◆ **HOW TO COMPLETE THIS TASK**
Every record below should be printed exactly, except for the pictures.

◆ **EXERCISE DATA**
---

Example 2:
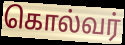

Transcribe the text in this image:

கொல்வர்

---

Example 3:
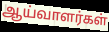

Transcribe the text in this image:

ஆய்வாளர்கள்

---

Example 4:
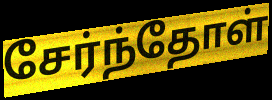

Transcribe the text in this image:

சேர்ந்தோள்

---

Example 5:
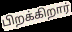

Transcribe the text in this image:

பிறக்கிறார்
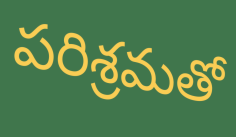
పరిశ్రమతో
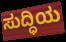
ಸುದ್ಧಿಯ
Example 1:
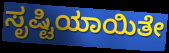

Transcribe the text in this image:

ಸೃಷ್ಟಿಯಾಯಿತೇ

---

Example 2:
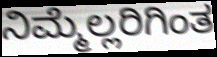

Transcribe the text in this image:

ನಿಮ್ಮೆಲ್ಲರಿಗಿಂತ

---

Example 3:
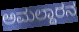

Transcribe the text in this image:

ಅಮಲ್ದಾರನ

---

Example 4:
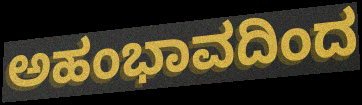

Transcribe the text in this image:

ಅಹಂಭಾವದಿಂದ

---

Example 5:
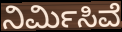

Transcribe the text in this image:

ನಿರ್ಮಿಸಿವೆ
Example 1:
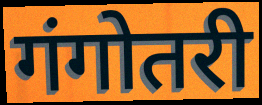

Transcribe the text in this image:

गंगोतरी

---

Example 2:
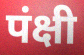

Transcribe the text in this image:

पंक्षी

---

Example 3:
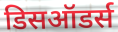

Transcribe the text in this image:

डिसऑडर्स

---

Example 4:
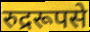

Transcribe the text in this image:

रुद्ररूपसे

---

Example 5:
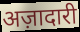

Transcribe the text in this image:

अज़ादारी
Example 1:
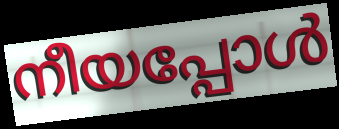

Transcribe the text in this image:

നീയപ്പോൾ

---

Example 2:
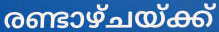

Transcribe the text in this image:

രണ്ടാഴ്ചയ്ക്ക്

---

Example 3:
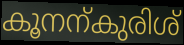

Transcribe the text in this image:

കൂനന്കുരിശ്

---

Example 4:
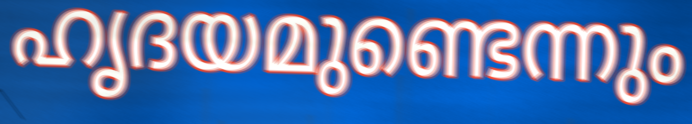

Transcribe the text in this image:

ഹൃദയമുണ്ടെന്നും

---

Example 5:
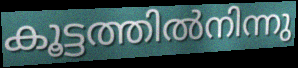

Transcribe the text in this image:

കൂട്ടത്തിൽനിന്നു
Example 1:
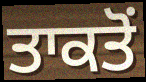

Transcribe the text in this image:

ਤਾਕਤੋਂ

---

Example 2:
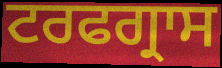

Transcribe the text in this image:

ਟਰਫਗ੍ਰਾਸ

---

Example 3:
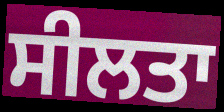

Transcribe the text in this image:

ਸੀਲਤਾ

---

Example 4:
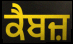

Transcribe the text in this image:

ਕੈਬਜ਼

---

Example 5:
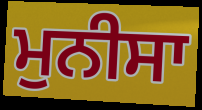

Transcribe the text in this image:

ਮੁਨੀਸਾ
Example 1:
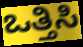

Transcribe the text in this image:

◆ **SOLUTION TO THE PROBLEM**
---

Example 2:

Transcribe the text in this image:

கொல்வர்

---

Example 3:

Transcribe the text in this image:

ஆய்வாளர்கள்

---

Example 4:

Transcribe the text in this image:

சேர்ந்தோள்

---

Example 5:

Transcribe the text in this image:

பிறக்கிறார்
పరిశ్రమతో
ಸುದ್ಧಿಯ
Example 1:

Transcribe the text in this image:

ಸೃಷ್ಟಿಯಾಯಿತೇ

---

Example 2:

Transcribe the text in this image:

ನಿಮ್ಮೆಲ್ಲರಿಗಿಂತ

---

Example 3:

Transcribe the text in this image:

ಅಮಲ್ದಾರನ

---

Example 4:

Transcribe the text in this image:

ಅಹಂಭಾವದಿಂದ

---

Example 5:

Transcribe the text in this image:

ನಿರ್ಮಿಸಿವೆ
Example 1:

Transcribe the text in this image:

गंगोतरी

---

Example 2:

Transcribe the text in this image:

पंक्षी

---

Example 3:

Transcribe the text in this image:

डिसऑडर्स

---

Example 4:

Transcribe the text in this image:

रुद्ररूपसे

---

Example 5:

Transcribe the text in this image:

अज़ादारी
Example 1:

Transcribe the text in this image:

നീയപ്പോൾ

---

Example 2:

Transcribe the text in this image:

രണ്ടാഴ്ചയ്ക്ക്

---

Example 3:

Transcribe the text in this image:

കൂനന്കുരിശ്

---

Example 4:

Transcribe the text in this image:

ഹൃദയമുണ്ടെന്നും

---

Example 5:

Transcribe the text in this image:

കൂട്ടത്തിൽനിന്നു
Example 1:

Transcribe the text in this image:

ਤਾਕਤੋਂ

---

Example 2:

Transcribe the text in this image:

ਟਰਫਗ੍ਰਾਸ

---

Example 3:

Transcribe the text in this image:

ਸੀਲਤਾ

---

Example 4:

Transcribe the text in this image:

ਕੈਬਜ਼

---

Example 5:

Transcribe the text in this image:

ਮੁਨੀਸਾ
Example 1:

Transcribe the text in this image:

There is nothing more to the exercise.